# Problem to work on
What you return must match the records exactly, with every line included.

(Source records)

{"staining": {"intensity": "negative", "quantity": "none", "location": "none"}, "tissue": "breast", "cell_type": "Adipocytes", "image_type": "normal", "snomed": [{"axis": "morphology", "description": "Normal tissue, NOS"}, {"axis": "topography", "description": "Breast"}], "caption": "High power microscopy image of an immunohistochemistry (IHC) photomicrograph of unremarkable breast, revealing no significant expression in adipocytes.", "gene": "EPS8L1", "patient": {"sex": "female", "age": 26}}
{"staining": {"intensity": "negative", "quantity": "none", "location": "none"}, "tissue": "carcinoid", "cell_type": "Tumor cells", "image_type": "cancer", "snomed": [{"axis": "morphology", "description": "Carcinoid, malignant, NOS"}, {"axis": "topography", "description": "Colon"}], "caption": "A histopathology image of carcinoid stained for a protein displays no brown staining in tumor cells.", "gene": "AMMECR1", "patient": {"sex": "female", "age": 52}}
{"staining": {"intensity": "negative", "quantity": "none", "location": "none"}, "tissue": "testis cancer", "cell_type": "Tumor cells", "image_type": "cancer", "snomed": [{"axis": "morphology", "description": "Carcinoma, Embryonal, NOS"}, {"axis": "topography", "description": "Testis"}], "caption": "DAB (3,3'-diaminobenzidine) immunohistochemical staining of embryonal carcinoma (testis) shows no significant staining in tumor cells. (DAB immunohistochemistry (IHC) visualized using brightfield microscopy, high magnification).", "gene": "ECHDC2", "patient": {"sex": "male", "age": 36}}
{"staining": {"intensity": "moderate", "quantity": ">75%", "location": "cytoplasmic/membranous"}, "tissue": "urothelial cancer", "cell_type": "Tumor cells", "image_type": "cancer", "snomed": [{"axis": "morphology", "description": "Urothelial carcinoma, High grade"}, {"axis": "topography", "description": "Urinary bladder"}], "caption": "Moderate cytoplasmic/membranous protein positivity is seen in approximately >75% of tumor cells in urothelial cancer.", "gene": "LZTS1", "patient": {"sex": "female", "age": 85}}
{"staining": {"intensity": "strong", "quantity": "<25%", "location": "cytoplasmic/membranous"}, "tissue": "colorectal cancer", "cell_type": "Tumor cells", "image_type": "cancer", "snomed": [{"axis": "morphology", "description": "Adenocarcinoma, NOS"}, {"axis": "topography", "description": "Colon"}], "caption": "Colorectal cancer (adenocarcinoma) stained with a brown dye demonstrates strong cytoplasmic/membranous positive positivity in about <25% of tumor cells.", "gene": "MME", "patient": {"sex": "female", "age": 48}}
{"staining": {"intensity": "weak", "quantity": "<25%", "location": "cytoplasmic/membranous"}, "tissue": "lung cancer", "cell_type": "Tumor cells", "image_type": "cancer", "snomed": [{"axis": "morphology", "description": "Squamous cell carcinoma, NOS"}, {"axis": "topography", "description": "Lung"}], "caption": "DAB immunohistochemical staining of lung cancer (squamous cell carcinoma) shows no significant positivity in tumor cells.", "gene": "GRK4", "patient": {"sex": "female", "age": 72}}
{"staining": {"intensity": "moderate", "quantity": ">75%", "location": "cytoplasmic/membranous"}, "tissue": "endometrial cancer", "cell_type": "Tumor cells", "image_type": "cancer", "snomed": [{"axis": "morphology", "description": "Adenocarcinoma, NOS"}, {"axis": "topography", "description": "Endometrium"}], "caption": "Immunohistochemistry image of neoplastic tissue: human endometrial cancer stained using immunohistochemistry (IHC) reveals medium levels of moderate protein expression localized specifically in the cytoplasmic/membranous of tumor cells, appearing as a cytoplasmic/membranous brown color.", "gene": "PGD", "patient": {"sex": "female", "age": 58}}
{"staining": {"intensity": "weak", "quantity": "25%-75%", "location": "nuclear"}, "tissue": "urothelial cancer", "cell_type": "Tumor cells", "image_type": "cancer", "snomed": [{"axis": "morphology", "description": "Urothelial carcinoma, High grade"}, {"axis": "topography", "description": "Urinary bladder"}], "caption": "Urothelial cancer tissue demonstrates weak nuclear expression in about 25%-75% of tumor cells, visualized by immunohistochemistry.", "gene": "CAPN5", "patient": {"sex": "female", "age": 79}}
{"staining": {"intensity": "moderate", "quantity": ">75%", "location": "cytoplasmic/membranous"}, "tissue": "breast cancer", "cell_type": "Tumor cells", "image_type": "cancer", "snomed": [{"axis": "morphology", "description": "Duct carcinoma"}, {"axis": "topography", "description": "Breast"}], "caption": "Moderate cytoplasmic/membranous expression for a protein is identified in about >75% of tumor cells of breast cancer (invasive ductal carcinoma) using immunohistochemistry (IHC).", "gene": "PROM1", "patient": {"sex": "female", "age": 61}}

(End Source records)

# Task solution
{"staining": {"intensity": "negative", "quantity": "none", "location": "none"}, "tissue": "breast", "cell_type": "Adipocytes", "image_type": "normal", "snomed": [{"axis": "morphology", "description": "Normal tissue, NOS"}, {"axis": "topography", "description": "Breast"}], "caption": "High power microscopy image of an immunohistochemistry (IHC) photomicrograph of unremarkable breast, revealing no significant expression in adipocytes.", "gene": "EPS8L1", "patient": {"sex": "female", "age": 26}}
{"staining": {"intensity": "negative", "quantity": "none", "location": "none"}, "tissue": "carcinoid", "cell_type": "Tumor cells", "image_type": "cancer", "snomed": [{"axis": "morphology", "description": "Carcinoid, malignant, NOS"}, {"axis": "topography", "description": "Colon"}], "caption": "A histopathology image of carcinoid stained for a protein displays no brown staining in tumor cells.", "gene": "AMMECR1", "patient": {"sex": "female", "age": 52}}
{"staining": {"intensity": "negative", "quantity": "none", "location": "none"}, "tissue": "testis cancer", "cell_type": "Tumor cells", "image_type": "cancer", "snomed": [{"axis": "morphology", "description": "Carcinoma, Embryonal, NOS"}, {"axis": "topography", "description": "Testis"}], "caption": "DAB (3,3'-diaminobenzidine) immunohistochemical staining of embryonal carcinoma (testis) shows no significant staining in tumor cells. (DAB immunohistochemistry (IHC) visualized using brightfield microscopy, high magnification).", "gene": "ECHDC2", "patient": {"sex": "male", "age": 36}}
{"staining": {"intensity": "moderate", "quantity": ">75%", "location": "cytoplasmic/membranous"}, "tissue": "urothelial cancer", "cell_type": "Tumor cells", "image_type": "cancer", "snomed": [{"axis": "morphology", "description": "Urothelial carcinoma, High grade"}, {"axis": "topography", "description": "Urinary bladder"}], "caption": "Moderate cytoplasmic/membranous protein positivity is seen in approximately >75% of tumor cells in urothelial cancer.", "gene": "LZTS1", "patient": {"sex": "female", "age": 85}}
{"staining": {"intensity": "strong", "quantity": "<25%", "location": "cytoplasmic/membranous"}, "tissue": "colorectal cancer", "cell_type": "Tumor cells", "image_type": "cancer", "snomed": [{"axis": "morphology", "description": "Adenocarcinoma, NOS"}, {"axis": "topography", "description": "Colon"}], "caption": "Colorectal cancer (adenocarcinoma) stained with a brown dye demonstrates strong cytoplasmic/membranous positive positivity in about <25% of tumor cells.", "gene": "MME", "patient": {"sex": "female", "age": 48}}
{"staining": {"intensity": "weak", "quantity": "<25%", "location": "cytoplasmic/membranous"}, "tissue": "lung cancer", "cell_type": "Tumor cells", "image_type": "cancer", "snomed": [{"axis": "morphology", "description": "Squamous cell carcinoma, NOS"}, {"axis": "topography", "description": "Lung"}], "caption": "DAB immunohistochemical staining of lung cancer (squamous cell carcinoma) shows no significant positivity in tumor cells.", "gene": "GRK4", "patient": {"sex": "female", "age": 72}}
{"staining": {"intensity": "moderate", "quantity": ">75%", "location": "cytoplasmic/membranous"}, "tissue": "endometrial cancer", "cell_type": "Tumor cells", "image_type": "cancer", "snomed": [{"axis": "morphology", "description": "Adenocarcinoma, NOS"}, {"axis": "topography", "description": "Endometrium"}], "caption": "Immunohistochemistry image of neoplastic tissue: human endometrial cancer stained using immunohistochemistry (IHC) reveals medium levels of moderate protein expression localized specifically in the cytoplasmic/membranous of tumor cells, appearing as a cytoplasmic/membranous brown color.", "gene": "PGD", "patient": {"sex": "female", "age": 58}}
{"staining": {"intensity": "weak", "quantity": "25%-75%", "location": "nuclear"}, "tissue": "urothelial cancer", "cell_type": "Tumor cells", "image_type": "cancer", "snomed": [{"axis": "morphology", "description": "Urothelial carcinoma, High grade"}, {"axis": "topography", "description": "Urinary bladder"}], "caption": "Urothelial cancer tissue demonstrates weak nuclear expression in about 25%-75% of tumor cells, visualized by immunohistochemistry.", "gene": "CAPN5", "patient": {"sex": "female", "age": 79}}
{"staining": {"intensity": "moderate", "quantity": ">75%", "location": "cytoplasmic/membranous"}, "tissue": "breast cancer", "cell_type": "Tumor cells", "image_type": "cancer", "snomed": [{"axis": "morphology", "description": "Duct carcinoma"}, {"axis": "topography", "description": "Breast"}], "caption": "Moderate cytoplasmic/membranous expression for a protein is identified in about >75% of tumor cells of breast cancer (invasive ductal carcinoma) using immunohistochemistry (IHC).", "gene": "PROM1", "patient": {"sex": "female", "age": 61}}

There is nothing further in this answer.